Zwartkop - Sylvia atricapilla

• Orde: zangvogels – Passeriformes;
• Familie: zangers – Sylviidae;
• Lengte: 13,5 – 15 cm;
• Spanwijdte: 20 – 23 cm;
• Biotoop: komt voor in loof- en gemengde bossen met rijke ondergroei. Komt ook voor in tuinen, parken en andere halfopen landschappen met bomen en struiken;
• Voedsel: insecten, bessen en vruchten;
• Periode: overwinteren in Spanje, Marokko en Algerije. Keren eind maart/begin april terug in Nederland en vertrekken vanaf half augustus tot half oktober. Maar steeds vaker blijven de vogels ook hier;
• Aantal broedparen: 370.000 – 620.000;
De zwartkop is uiterlijk aan de gitzwarte kruin van het mannetje en het minder opvallende bruine kapje van het vrouwtje te herkennen.
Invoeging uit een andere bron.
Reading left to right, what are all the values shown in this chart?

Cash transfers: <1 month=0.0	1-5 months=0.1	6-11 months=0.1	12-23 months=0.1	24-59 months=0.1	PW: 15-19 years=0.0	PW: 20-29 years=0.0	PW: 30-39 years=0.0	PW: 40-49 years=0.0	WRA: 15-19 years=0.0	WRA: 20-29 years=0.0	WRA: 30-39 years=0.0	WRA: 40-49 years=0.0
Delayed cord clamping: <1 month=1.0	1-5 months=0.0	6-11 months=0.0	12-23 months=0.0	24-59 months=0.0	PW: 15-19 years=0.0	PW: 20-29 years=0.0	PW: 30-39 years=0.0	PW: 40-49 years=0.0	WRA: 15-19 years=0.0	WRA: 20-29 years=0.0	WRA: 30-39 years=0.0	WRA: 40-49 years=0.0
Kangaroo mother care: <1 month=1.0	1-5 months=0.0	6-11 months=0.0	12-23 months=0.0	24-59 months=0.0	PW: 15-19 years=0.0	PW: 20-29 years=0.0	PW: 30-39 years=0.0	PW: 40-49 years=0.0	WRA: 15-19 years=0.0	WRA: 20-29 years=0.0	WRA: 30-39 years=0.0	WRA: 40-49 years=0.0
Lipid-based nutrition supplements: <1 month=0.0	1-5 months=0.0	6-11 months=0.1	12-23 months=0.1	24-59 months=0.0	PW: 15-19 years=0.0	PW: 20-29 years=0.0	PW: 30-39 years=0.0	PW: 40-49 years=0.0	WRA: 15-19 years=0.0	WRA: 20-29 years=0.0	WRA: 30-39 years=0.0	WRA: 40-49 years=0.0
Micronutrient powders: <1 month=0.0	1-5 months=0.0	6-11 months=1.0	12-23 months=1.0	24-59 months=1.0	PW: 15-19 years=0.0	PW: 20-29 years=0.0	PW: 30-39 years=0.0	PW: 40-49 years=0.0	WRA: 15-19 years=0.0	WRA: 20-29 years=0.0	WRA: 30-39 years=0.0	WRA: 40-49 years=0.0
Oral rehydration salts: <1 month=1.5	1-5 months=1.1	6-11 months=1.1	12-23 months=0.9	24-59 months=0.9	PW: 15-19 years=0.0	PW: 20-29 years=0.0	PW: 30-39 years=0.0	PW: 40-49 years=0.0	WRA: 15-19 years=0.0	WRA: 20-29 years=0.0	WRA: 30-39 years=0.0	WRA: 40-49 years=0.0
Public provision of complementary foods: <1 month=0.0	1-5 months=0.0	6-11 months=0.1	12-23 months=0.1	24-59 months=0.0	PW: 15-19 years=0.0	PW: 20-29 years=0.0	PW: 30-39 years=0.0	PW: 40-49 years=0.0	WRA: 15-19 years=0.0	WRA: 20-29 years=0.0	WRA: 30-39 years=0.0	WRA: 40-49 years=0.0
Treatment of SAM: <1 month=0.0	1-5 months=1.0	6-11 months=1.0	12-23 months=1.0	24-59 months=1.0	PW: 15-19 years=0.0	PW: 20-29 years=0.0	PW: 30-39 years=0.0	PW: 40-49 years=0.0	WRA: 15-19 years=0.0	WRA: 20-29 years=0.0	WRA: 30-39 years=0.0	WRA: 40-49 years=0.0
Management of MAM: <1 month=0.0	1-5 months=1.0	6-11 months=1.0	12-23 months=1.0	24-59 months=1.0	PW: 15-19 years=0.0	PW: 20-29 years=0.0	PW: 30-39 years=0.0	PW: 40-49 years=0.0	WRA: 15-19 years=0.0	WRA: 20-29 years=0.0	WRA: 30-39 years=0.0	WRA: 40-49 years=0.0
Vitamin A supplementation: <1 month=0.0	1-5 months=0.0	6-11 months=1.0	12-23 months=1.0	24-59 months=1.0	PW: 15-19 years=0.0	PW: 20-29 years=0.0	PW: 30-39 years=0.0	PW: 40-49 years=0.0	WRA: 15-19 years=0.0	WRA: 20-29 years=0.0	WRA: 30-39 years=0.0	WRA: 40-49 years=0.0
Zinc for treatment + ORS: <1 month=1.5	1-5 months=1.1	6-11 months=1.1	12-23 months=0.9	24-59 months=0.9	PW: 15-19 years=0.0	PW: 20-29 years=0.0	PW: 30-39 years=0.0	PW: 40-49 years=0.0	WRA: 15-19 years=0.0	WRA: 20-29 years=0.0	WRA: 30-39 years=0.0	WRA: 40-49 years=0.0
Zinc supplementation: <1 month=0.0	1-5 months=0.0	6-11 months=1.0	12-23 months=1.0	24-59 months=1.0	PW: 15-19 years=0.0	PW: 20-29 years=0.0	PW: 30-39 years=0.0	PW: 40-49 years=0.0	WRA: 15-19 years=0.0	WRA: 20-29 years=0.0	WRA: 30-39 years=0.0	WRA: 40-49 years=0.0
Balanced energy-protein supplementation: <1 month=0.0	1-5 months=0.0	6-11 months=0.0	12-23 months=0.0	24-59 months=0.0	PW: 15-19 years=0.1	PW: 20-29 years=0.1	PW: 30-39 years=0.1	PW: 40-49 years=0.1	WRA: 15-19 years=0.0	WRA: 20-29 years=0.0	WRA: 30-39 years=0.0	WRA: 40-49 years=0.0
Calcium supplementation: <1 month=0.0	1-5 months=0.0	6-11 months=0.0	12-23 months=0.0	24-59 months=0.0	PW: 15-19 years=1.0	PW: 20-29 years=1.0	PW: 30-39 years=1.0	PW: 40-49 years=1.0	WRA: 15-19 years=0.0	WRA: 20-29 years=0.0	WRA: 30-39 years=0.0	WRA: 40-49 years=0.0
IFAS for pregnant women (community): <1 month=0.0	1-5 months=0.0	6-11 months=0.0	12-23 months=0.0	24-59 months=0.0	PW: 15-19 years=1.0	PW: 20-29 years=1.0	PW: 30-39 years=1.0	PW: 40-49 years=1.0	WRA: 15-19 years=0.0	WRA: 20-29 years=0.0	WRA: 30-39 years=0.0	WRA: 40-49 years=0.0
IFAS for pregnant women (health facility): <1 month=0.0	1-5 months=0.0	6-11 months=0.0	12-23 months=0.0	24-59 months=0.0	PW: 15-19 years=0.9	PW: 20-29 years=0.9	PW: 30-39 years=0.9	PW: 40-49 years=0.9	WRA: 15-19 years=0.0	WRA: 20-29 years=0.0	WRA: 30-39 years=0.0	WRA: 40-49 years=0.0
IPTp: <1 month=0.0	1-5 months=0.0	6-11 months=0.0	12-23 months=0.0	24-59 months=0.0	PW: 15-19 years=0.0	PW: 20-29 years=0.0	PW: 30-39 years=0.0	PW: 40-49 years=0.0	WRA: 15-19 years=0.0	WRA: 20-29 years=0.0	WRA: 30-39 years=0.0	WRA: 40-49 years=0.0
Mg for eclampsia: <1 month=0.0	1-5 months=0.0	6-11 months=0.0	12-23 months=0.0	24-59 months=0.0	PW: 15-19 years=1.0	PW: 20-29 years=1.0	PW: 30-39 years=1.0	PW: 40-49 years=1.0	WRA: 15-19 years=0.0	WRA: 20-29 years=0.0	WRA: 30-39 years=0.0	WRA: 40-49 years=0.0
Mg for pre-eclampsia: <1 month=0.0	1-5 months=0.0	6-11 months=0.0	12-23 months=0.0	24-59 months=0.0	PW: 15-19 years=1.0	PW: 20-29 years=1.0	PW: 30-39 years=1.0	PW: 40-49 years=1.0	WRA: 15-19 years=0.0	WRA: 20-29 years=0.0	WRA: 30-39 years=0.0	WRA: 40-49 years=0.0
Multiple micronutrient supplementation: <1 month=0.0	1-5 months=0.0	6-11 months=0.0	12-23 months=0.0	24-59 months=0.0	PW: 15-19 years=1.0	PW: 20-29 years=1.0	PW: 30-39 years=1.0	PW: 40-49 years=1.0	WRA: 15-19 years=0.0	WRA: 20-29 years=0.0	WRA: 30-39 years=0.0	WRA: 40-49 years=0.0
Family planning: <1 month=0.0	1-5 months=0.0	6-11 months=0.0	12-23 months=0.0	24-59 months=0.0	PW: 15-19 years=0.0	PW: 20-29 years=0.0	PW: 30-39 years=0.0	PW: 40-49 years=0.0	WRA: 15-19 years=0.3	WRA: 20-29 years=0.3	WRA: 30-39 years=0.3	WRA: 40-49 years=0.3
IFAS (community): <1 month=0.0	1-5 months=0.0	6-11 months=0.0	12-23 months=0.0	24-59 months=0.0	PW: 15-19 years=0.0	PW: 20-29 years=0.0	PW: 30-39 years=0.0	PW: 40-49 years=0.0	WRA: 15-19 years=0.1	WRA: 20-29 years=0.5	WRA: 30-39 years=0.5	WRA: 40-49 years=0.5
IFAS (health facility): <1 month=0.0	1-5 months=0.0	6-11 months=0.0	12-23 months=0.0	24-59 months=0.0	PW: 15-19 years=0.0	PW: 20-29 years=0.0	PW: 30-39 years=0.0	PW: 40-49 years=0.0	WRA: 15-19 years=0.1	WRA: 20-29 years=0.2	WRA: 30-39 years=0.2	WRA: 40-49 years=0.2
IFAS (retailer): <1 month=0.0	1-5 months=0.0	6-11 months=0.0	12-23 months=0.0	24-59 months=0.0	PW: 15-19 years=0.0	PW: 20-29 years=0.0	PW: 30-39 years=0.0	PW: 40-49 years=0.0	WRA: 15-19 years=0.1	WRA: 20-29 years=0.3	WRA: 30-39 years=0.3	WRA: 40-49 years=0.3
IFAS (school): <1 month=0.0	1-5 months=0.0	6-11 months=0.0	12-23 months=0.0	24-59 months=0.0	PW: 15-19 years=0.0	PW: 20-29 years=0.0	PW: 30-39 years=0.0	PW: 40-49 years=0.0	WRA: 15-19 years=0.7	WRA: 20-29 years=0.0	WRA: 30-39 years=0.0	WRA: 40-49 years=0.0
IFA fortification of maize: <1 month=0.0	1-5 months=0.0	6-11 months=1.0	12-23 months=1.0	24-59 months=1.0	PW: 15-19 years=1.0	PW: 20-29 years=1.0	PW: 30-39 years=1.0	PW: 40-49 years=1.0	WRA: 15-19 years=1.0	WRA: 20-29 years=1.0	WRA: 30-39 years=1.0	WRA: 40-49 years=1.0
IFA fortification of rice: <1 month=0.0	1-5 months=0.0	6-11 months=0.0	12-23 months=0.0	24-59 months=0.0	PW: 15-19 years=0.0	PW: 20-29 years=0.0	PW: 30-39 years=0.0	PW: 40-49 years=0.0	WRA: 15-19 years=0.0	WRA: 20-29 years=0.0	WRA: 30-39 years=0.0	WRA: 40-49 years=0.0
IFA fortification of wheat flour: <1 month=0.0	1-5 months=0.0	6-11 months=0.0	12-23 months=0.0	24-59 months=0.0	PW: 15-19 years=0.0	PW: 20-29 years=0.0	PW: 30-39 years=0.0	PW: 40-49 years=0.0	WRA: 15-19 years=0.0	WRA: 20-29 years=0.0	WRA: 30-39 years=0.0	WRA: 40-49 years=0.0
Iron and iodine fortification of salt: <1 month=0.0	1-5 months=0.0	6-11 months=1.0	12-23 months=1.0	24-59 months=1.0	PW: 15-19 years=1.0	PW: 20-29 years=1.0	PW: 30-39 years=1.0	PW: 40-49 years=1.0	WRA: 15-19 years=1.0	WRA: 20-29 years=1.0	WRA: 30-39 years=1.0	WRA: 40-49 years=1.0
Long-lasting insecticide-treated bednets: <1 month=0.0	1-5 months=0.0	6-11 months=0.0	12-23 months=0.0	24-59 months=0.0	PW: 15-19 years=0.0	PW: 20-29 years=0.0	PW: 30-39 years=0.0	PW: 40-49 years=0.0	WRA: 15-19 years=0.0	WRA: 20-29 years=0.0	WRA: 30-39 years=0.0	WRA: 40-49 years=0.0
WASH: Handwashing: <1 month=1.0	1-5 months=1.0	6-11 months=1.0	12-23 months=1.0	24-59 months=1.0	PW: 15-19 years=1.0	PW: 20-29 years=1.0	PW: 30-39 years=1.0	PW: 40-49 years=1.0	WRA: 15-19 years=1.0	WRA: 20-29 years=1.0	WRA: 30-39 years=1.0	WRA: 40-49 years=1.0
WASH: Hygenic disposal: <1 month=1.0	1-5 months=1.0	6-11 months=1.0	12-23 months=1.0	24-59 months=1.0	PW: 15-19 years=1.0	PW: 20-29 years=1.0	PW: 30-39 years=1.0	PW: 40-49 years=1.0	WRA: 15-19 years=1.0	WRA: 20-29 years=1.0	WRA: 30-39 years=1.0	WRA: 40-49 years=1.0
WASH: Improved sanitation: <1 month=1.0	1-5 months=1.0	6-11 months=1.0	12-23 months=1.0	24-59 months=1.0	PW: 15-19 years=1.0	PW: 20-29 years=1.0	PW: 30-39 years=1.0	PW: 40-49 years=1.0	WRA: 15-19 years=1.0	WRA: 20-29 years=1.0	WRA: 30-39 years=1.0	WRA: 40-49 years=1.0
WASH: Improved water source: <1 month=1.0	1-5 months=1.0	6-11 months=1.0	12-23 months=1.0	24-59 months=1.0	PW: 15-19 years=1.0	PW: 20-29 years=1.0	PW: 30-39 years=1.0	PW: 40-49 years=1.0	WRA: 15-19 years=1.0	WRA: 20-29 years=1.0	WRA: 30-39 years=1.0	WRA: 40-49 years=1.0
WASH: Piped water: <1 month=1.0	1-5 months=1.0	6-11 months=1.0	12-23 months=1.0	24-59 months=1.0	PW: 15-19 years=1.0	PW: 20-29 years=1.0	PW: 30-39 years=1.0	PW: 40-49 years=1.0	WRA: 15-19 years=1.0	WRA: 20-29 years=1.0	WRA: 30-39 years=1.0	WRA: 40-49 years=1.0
Bij het mannetje is de rest van het verenkleed grijs en bij het vrouwtje grijsbruin. De zwartkop vliegt weinig en laat vooral zijn melodieuze en gevarieerde zang horen. Sinds begin 1980 zit de zwartkop in de lift. Deze trend komt door allerlei ontwikkelingen in de bossen. De bossen worden steeds voedselrijker (stikstofuitstoot vanuit de agrarische sector), waardoor de hoeveelheid braamstruweel sterk toeneemt. De zwartkoppen profiteren hiervan.
Op golfbaan Anderstein zal vooral de zang van de zwartkop opvallen. Op alle drie de lussen kan men de zang horen. Met enig speurwerk in de dichte begroeiing valt dan soms ook de vogel te spotten.